STANDARD: Was aber war es, das Sie für die Gerichtsmedizin begeistern konnte?

Grassberger: Die Gerichtsmedizin ist eine Art Schnittmenge meiner beiden Studien Medizin und Biologie – oder auch von Leben und Tod. Deshalb bin ich wohl dort gelandet. Vor allem der postmortale Teil wird sehr biologisch. Da geht es um Vorgänge, bei denen ehemals lebende Strukturen in Einzelteile zerlegt werden. Und dann stehen chemische Elemente wieder zur Verfügung – wie Legosteine –, und es wird neues Leben daraus gebaut.

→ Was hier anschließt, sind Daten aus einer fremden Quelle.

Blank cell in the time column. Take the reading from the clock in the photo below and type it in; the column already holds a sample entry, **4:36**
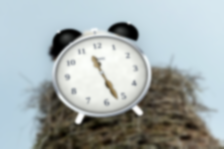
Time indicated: **11:27**
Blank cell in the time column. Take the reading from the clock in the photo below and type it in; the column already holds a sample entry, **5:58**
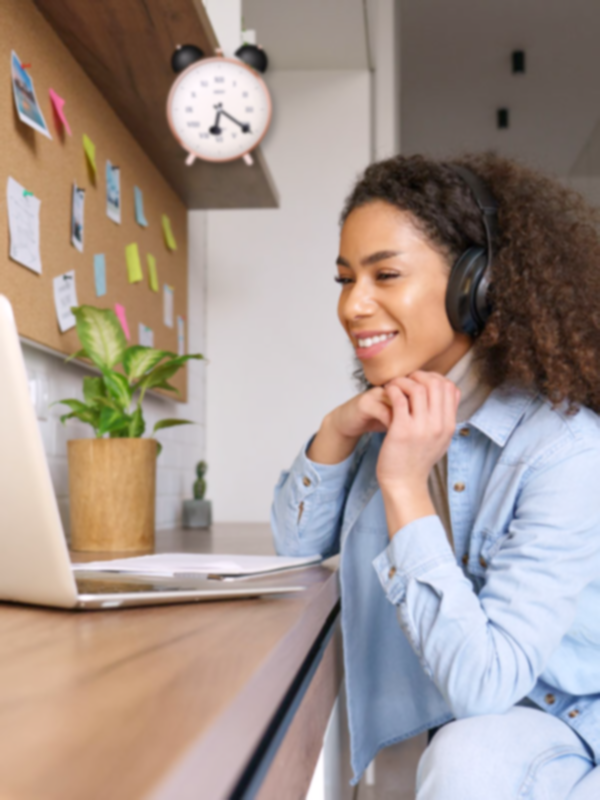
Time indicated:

STANDARD: Auf dem Weg vom Zerlegen zum Neubeginn gibt es spannende Stationen, gerade was Ernährung betrifft: Sauerteig, Hefe, fermentiertes Gemüse ... Offenbar machen wir uns diese Abbauprozesse gern zunutze.

Grassberger: Ohne mikrobiologische Prozesse läuft generell nicht viel. Ob das nun Genussmittel von Wein bis Bier, Käse, Kimchi, Salzgurken oder Sauerkraut sind oder unsere Geruchswahrnehmung, die auch von Mikroben beeinflusst werden dürfte. Und das Mikrobiom – jene Billionen von Bakterien und Pilzen, die unseren Körper besiedeln – ist ja überhaupt unsere zentrale Software-Einheit.

STANDARD: Ihr Buch Das leise Sterben wurde 2020 als Wissenschaftsbuch des Jahres ausgezeichnet. Sie schreiben darin, dass es einen unmittelbaren Zusammenhang zwischen dem Anstieg chronischer Krankheiten, der Zerstörung der Natur und der Sackgasse gibt, in die uns die industrielle Landwirtschaft geführt hat. Was macht die Ernährung mit uns?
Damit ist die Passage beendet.